- [DATA UNDER STUDY]:
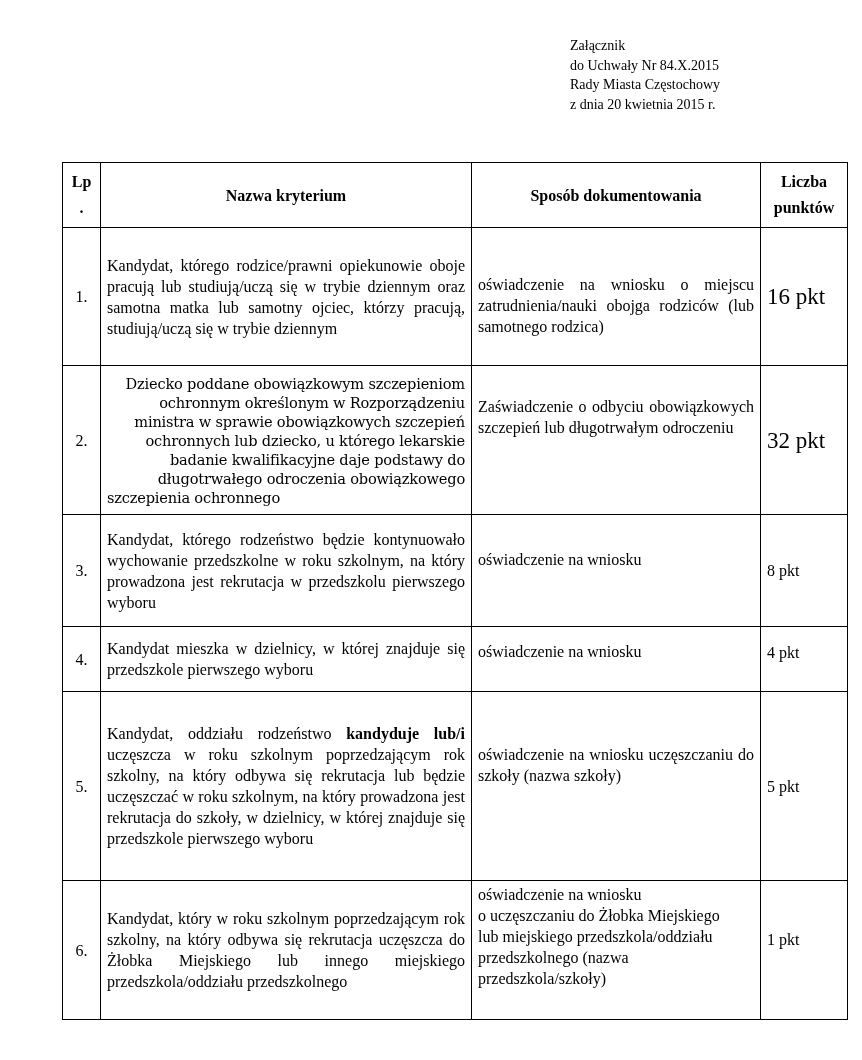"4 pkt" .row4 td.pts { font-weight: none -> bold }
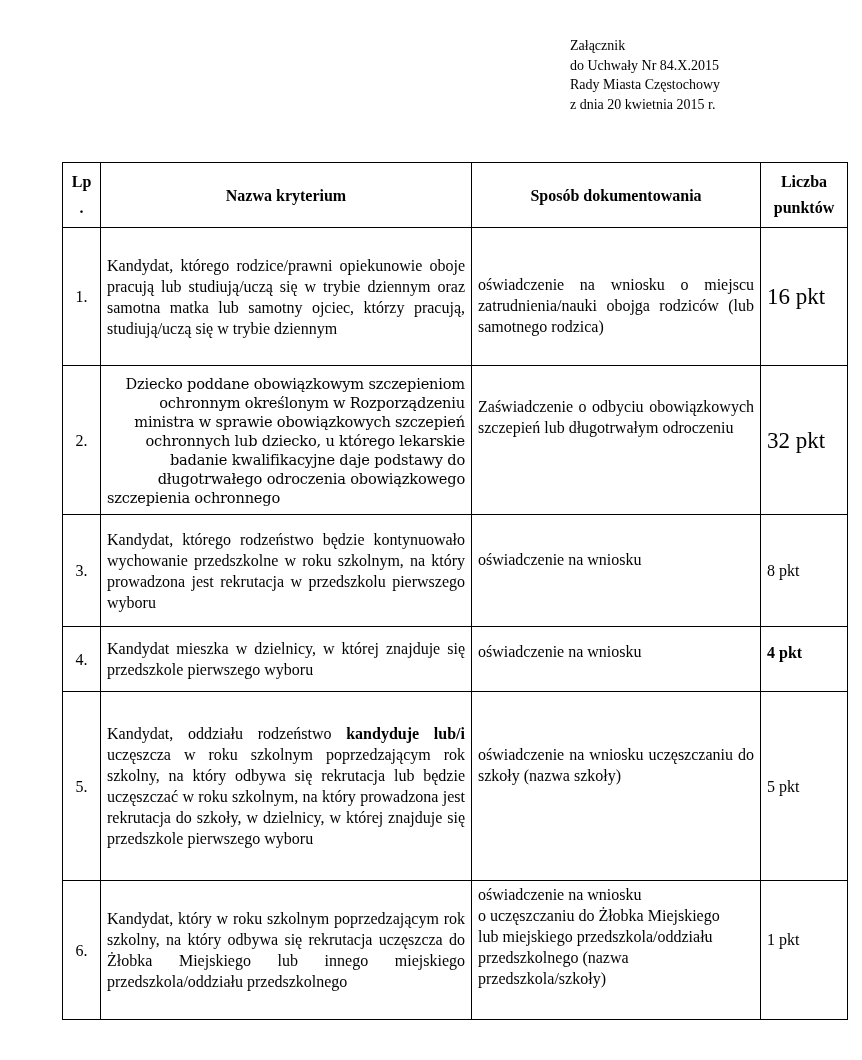"Kandydat, oddziału rodzeństwo" span { text: oddziału rodzeństwo -> którego określonym }
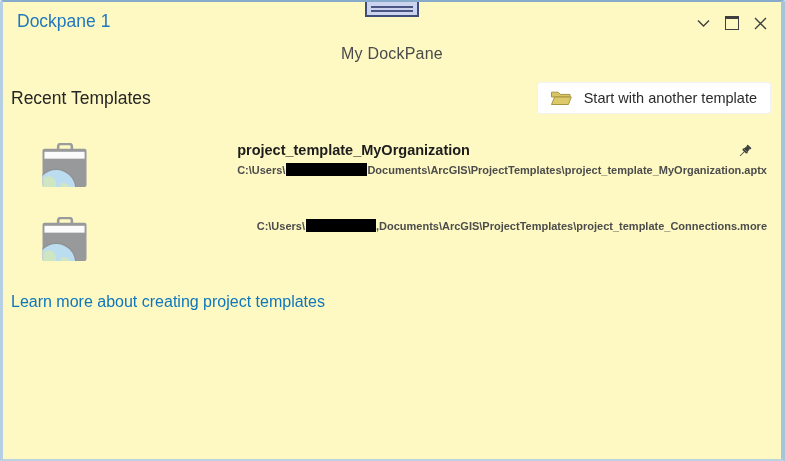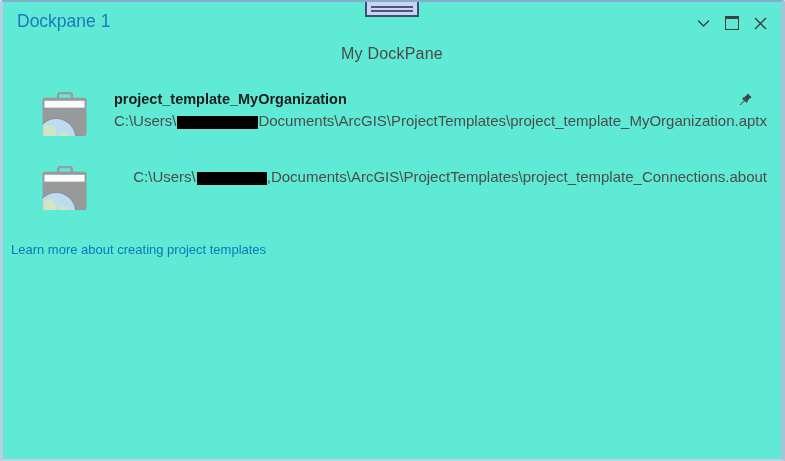"Dockpane 1" .pane { background: #5eead4 -> #fef9c3 }
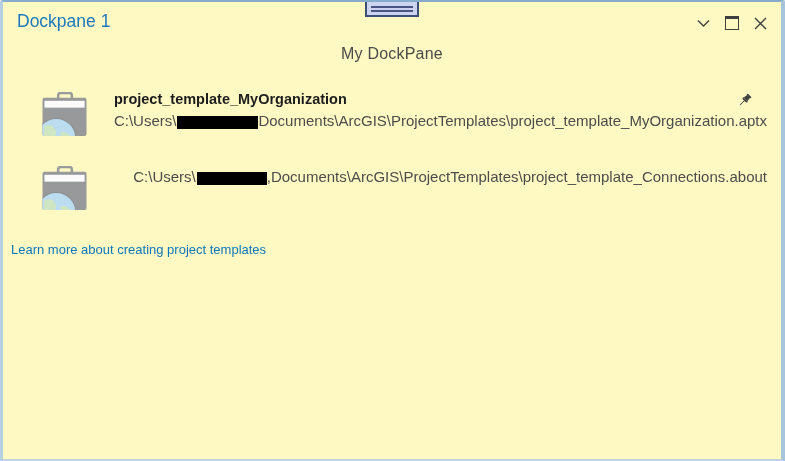"Recent Templates" div.header-row { html: none -> <div> <span>Recent Templates</span> <button> <span> <svg> <path></path> <path></path> </svg> </span> <span>Start with another template</span> </button> </div> }
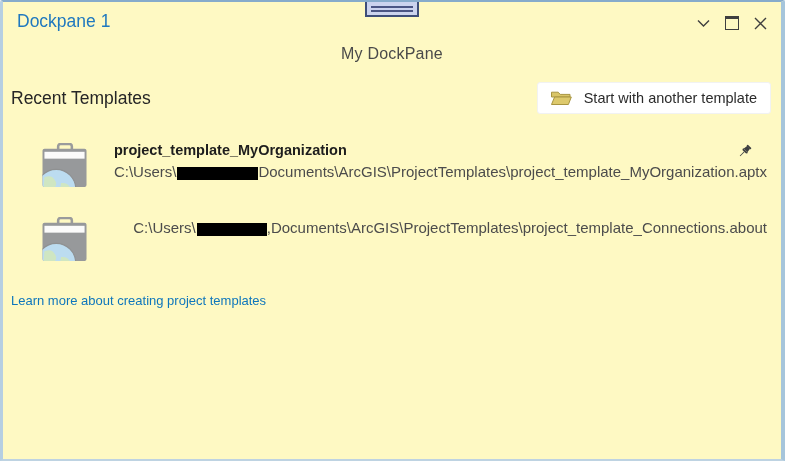"C:\Users\" .item-path { font-size: 15px -> 11px; font-weight: none -> bold }
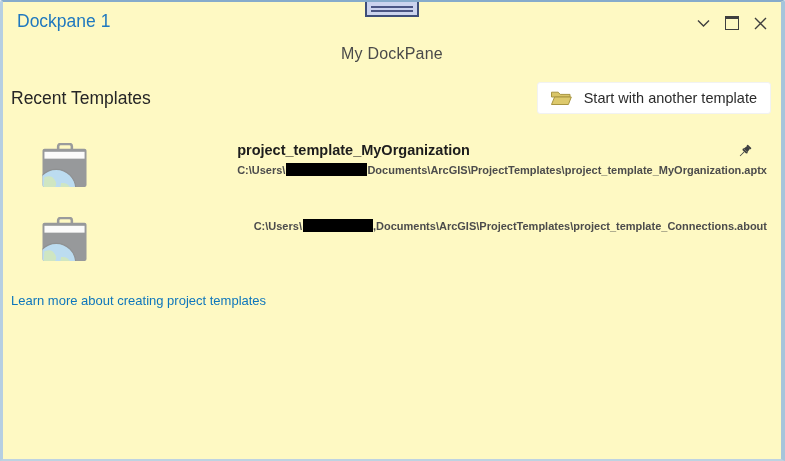",Documents\ArcGIS\ProjectTemplates\proje" span { text: Connections.about -> Connections.more }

- [TASK REQUIREMENTS]: Return each record as written, minus its images.

- [SOLVED PROBLEM]:
"4 pkt" .row4 td.pts { font-weight: none -> bold }
"Kandydat, oddziału rodzeństwo" span { text: oddziału rodzeństwo -> którego określonym }
"Dockpane 1" .pane { background: #5eead4 -> #fef9c3 }
"Recent Templates" div.header-row { html: none -> <div> <span>Recent Templates</span> <button> <span> <svg> <path></path> <path></path> </svg> </span> <span>Start with another template</span> </button> </div> }
"C:\Users\" .item-path { font-size: 15px -> 11px; font-weight: none -> bold }
",Documents\ArcGIS\ProjectTemplates\proje" span { text: Connections.about -> Connections.more }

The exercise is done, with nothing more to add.